John Davidson

Cricket information
- Role: Occasional wicketkeeper

Domestic team information
- 1830–1835: Marylebone Cricket Club
- 1828: Hampshire

Career statistics
| Competition | First-class |
| Matches | 6 |
| Runs scored | 63 |
| Batting average | 7.00 |
| 100s/50s | –/– |
| Top score | 18 |
| Balls bowled | – |
| Wickets | – |
| Bowling average | – |
| 5 wickets in innings | – |
| 10 wickets in match | – |
| Best bowling | – |
| Catches/stumpings | –/4 |
- Source: Cricinfo, 15 February 2010

= John Davidson (cricketer, born 1804) =

Scottish cricketer

John Davidson (born 1804 in Edinburgh; died 28 April 1898 at Eastbourne, Sussex) was an amateur Scottish first-class cricketer who played occasionally as a wicketkeeper. He made his first-class debut for Hampshire in a single match in 1828 against an England team.

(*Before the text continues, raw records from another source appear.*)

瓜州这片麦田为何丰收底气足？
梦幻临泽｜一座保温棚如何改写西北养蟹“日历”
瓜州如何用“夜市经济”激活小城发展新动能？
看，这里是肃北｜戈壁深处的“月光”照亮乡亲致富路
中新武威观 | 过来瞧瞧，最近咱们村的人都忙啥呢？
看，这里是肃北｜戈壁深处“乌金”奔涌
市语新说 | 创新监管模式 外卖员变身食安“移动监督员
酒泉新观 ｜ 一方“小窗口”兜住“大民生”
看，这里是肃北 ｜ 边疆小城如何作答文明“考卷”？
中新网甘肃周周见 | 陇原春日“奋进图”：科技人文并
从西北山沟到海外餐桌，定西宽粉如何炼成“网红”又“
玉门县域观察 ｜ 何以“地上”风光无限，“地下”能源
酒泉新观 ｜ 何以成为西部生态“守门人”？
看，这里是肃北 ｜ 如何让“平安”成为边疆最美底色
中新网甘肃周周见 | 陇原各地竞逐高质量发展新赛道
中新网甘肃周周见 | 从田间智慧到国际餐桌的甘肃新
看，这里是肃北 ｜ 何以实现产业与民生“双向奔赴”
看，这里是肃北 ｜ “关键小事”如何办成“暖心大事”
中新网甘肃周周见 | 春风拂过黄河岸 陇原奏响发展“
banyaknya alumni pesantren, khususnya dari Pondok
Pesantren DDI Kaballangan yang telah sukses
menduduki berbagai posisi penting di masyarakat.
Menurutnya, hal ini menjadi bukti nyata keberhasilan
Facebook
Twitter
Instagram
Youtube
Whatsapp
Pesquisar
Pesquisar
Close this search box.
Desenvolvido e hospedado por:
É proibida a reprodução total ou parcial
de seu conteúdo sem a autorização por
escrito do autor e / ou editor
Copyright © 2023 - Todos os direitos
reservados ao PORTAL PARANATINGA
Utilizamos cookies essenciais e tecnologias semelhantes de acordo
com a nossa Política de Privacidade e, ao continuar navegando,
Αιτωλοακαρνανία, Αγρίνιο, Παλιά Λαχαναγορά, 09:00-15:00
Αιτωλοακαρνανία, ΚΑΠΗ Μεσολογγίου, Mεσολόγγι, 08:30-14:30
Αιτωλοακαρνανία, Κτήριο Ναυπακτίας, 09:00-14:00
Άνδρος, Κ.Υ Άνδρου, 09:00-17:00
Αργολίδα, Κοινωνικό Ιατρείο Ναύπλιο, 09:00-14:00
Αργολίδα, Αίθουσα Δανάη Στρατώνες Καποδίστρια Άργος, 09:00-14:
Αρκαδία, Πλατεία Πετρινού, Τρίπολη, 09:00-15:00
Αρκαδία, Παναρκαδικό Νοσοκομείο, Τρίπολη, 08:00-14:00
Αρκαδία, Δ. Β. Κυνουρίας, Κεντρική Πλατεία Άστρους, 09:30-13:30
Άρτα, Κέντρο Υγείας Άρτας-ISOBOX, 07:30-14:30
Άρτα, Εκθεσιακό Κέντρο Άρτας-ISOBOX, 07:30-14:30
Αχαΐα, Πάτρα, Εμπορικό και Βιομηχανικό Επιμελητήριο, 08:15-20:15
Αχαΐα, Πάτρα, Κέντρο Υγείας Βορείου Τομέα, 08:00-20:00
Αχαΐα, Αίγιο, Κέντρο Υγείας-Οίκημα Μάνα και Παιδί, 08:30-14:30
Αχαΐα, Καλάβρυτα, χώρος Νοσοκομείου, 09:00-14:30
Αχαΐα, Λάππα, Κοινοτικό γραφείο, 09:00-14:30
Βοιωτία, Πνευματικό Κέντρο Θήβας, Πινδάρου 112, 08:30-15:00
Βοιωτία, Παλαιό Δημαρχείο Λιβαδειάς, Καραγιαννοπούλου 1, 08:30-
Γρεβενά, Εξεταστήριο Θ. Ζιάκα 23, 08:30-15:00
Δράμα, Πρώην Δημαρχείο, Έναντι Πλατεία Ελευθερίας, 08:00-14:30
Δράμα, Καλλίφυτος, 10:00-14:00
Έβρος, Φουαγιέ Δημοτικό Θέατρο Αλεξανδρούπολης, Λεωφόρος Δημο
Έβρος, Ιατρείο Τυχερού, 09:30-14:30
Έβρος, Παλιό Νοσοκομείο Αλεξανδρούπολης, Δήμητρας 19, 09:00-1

In 1830 Davidson made his debut for Marylebone Cricket Club (MCC) against Middlesex. From 1830 to 1835 Davidson played in four first-class matches for the club, with his final match for the club coming against Sussex.

Davidson played his final first-class match in 1845 for Petworth Cricket Club when they played Hampshire.

Davidson died at Eastbourne, Sussex on 28 April 1898.